Simplifying a bit, you can imagine map() doing something like this:
def mymap(func, lst):
result = []
for e in lst:
result.append(func(e))
return result
As you can see, it takes a function and a list, and returns a new list with the result of applying the function to each of the elements in the input list. I said "simplifying a bit" because in reality map() can process more than one iterable:
If additional iterable arguments are passed, function must take that many arguments and is applied to the items from all iterables in parallel. If one iterable is shorter than another it is assumed to be extended with None items.
For the second part in the question: What role does this play in making a Cartesian product? well, map() could be used for generating the cartesian product of a list like this:
lst = [1, 2, 3, 4, 5]
from operator import add
reduce(add, map(lambda i: map(lambda j: (i, j), lst), lst))
... But to tell the truth, using product() is a much simpler and natural way to solve the problem:
from itertools import product
list(product(lst, lst))
Either way, the result is the cartesian product of lst as defined above:
[(1, 1), (1, 2), (1, 3), (1, 4), (1, 5),
(2, 1), (2, 2), (2, 3), (2, 4), (2, 5),
(3, 1), (3, 2), (3, 3), (3, 4), (3, 5),
(4, 1), (4, 2), (4, 3), (4, 4), (4, 5),
(5, 1), (5, 2), (5, 3), (5, 4), (5, 5)]
The map() function is there to apply the same procedure to every item in an iterable data structure, like lists, generators, strings, and other stuff.
Let's look at an example:
map() can iterate over every item in a list and apply a function to each item, than it will return (give you back) the new list.
Imagine you have a function that takes a number, adds 1 to that number and returns it:
def add_one(num):
new_num = num + 1
return new_num
You also have a list of numbers:
my_list = [1, 3, 6, 7, 8, 10]
if you want to increment every number in the list, you can do the following:
>>> map(add_one, my_list)
[2, 4, 7, 8, 9, 11]
Note: At minimum map() needs two arguments. First a function name and second something like a list.

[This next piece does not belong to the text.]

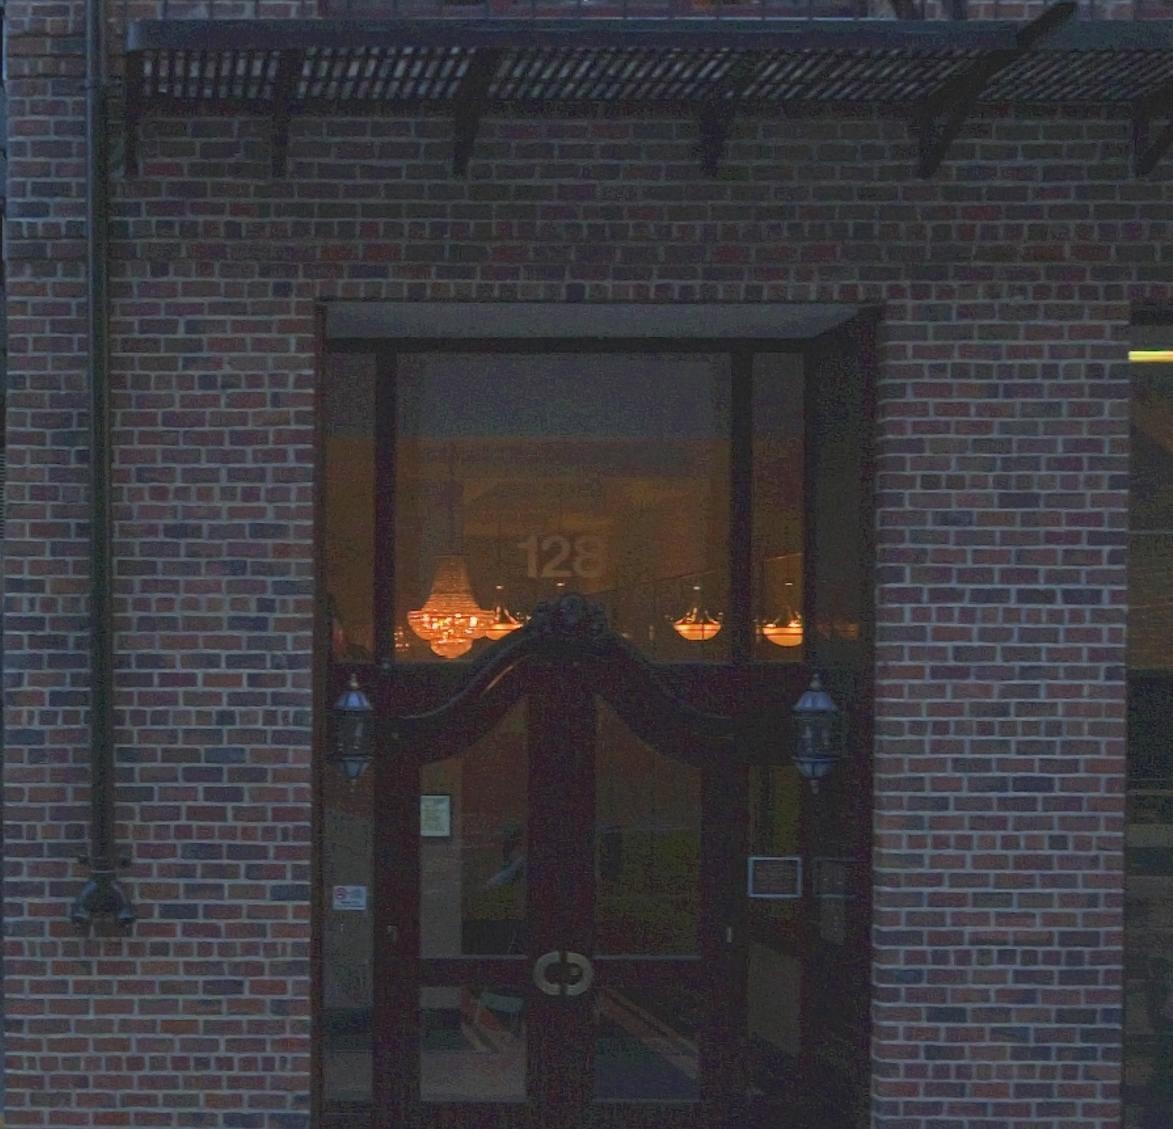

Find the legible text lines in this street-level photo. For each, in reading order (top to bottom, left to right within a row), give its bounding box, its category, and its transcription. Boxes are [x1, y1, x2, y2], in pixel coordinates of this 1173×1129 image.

[515, 531, 611, 581] StreetNumber: 128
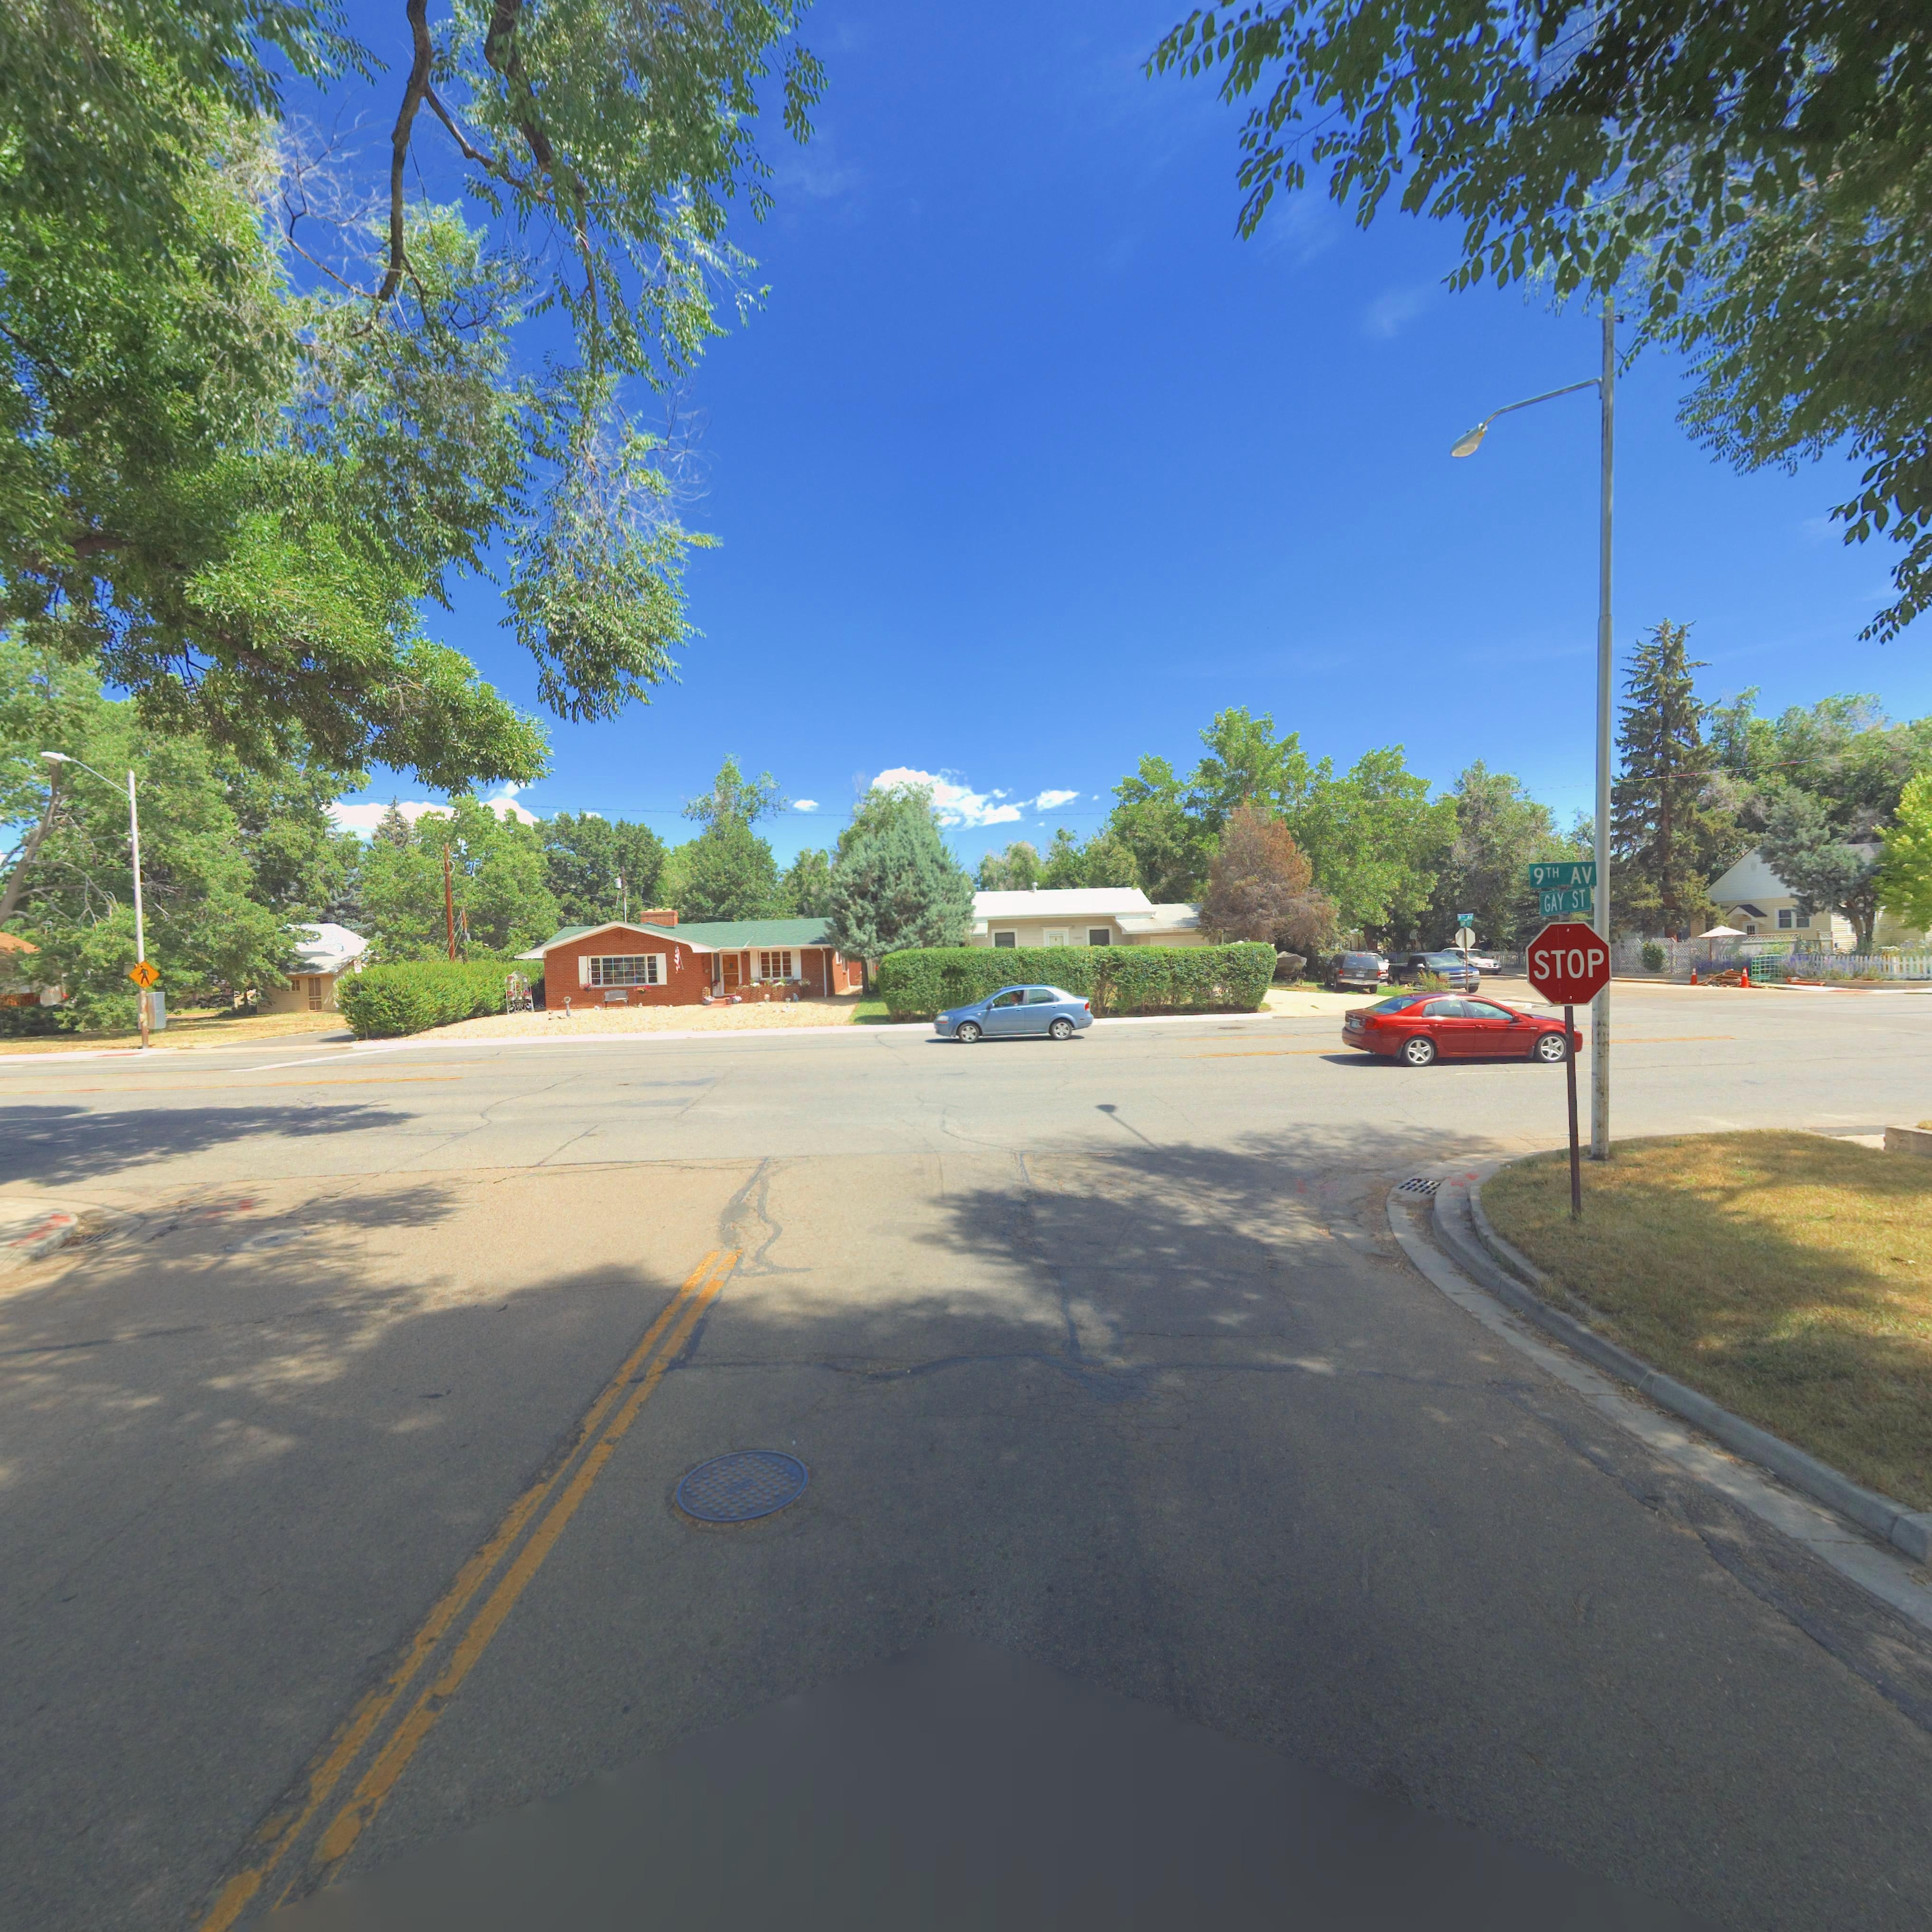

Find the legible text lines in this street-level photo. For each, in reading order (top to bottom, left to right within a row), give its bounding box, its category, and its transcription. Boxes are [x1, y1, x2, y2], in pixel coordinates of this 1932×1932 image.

Let's see some other cool things map() can do.
map() can take multiple iterables (lists, strings, etc.) and pass an element from each iterable to a function as an argument.
We have three lists:
list_one = [1, 2, 3, 4, 5]
list_two = [11, 12, 13, 14, 15]
list_three = [21, 22, 23, 24, 25]
map() can make you a new list that holds the addition of elements at a specific index.
Now remember map(), needs a function. This time we'll use the builtin sum() function. Running map() gives the following result:
>>> map(sum, list_one, list_two, list_three)
[33, 36, 39, 42, 45]
REMEMBER:
In Python 2 map(), will iterate (go through the elements of the lists) according to the longest list, and pass None to the function for the shorter lists, so your function should look for None and handle them, otherwise you will get errors. In Python 3 map() will stop after finishing with the shortest list. Also, in Python 3, map() returns an iterator, not a list.
Python3 - map(func, iterable)
One thing that wasn't mentioned completely (although #BlooB kinda mentioned it) is that map returns a map object NOT a list. This is a big difference when it comes to time performance on initialization and iteration. Consider these two tests.
import time
def test1(iterable):
a = time.clock()
map(str, iterable)
a = time.clock() - a
b = time.clock()
[ str(x) for x in iterable ]
b = time.clock() - b
print(a,b)
def test2(iterable):
a = time.clock()
[ x for x in map(str, iterable)]
a = time.clock() - a
b = time.clock()
[ str(x) for x in iterable ]
b = time.clock() - b
print(a,b)
test1(range(2000000)) # Prints ~1.7e-5s ~8s
test2(range(2000000)) # Prints ~9s ~8s
As you can see initializing the map function takes almost no time at all. However iterating through the map object takes longer than simply iterating through the iterable. This means that the function passed to map() is not applied to each element until the element is reached in the iteration. If you want a list use list comprehension. If you plan to iterate through in a for loop and will break at some point, then use map.